Durante cinco anos estive à frente da única instituição voltada à juventude dos países lusófonos — três como coordenador e dois como presidente. Nesse período, sendo brasileiro, percebi no cotidiano uma evidente falta de interesse da população pelos assuntos relacionados à lusofonia.
Esse distanciamento chama ainda mais atenção quando comparado à realidade de outras nações que enxergam o Brasil como referência cultural, política e econômica. Enquanto isso, o brasileiro médio, muitas vezes, ignora a relevância dos demais países na própria construção da identidade nacional.
Em diversas ocasiões, liderei processos de recrutamento para novos membros da organização. Ainda que buscássemos equilíbrio geográfico, Brasil — e também Portugal — frequentemente apresentavam menor engajamento em comparação aos demais países.
Surge, então, uma pergunta: por que o país com o maior número de falantes da língua portuguesa demonstra tão pouco interesse pelos outros membros dessa comunidade?

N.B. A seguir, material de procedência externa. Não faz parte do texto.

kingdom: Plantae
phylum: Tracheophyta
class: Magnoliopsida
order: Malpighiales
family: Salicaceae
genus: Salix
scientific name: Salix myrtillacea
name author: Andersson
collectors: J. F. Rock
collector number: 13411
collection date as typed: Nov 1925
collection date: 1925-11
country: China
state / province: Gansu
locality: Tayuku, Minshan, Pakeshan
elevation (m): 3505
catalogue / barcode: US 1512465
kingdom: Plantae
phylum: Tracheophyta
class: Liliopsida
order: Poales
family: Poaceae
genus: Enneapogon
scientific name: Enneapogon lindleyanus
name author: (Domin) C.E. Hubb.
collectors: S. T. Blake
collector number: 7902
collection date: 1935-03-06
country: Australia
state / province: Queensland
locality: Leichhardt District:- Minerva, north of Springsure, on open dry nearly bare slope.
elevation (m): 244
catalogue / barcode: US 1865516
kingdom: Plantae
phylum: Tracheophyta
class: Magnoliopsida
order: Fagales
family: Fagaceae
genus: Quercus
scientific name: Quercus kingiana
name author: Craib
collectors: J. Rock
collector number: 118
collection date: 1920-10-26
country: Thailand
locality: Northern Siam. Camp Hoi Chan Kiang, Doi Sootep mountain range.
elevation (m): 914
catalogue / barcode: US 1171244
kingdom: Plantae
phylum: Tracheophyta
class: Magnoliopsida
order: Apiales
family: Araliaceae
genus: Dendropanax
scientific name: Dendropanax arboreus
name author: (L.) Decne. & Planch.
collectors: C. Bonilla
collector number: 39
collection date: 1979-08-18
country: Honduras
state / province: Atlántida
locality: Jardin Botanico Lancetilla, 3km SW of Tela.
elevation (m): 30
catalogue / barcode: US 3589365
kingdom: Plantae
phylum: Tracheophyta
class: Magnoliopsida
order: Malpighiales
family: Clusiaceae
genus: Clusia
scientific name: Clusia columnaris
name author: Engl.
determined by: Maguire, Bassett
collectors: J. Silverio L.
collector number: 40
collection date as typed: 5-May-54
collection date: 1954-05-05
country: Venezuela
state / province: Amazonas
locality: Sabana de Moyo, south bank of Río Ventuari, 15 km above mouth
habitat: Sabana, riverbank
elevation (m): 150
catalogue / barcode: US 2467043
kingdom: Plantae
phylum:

Em conversas informais sobre meu trabalho na Juventude Unida dos Países de Língua Portuguesa (JUPLP), era comum que pessoas descobrissem, ali, que existem diversos países além de Portugal e Angola que têm o português como língua oficial. Muitas se surpreendiam com a quantidade.
O professor de geografia Matheus Superbi aponta que esse afastamento pode estar ligado à forte identidade cultural interna do Brasil. Segundo ele, a diversidade regional, rica em história e particularidades, faz com que muitos brasileiros consumam predominantemente sua própria cultura, sem ampliar o olhar para outras realidades. Além disso, destaca que o brasileiro tende a buscar referências externas principalmente nos Estados Unidos e na Europa, afastando-se inclusive de países vizinhos da América do Sul.
Como forma de ilustrar essa percepção, realizei um exercício simples com cinco pessoas ao meu redor, questionando quais países lusófonos conheciam — considerando apenas os nove que têm o português como língua oficial. O resultado foi revelador: a taxa média de acerto ficou em torno de 40%, ainda com a presença de erros e confusões entre países e territórios.
É fundamental que escolas, meios de comunicação e instituições promovam maior visibilidade às culturas, histórias e conexões existentes entre os países de língua portuguesa.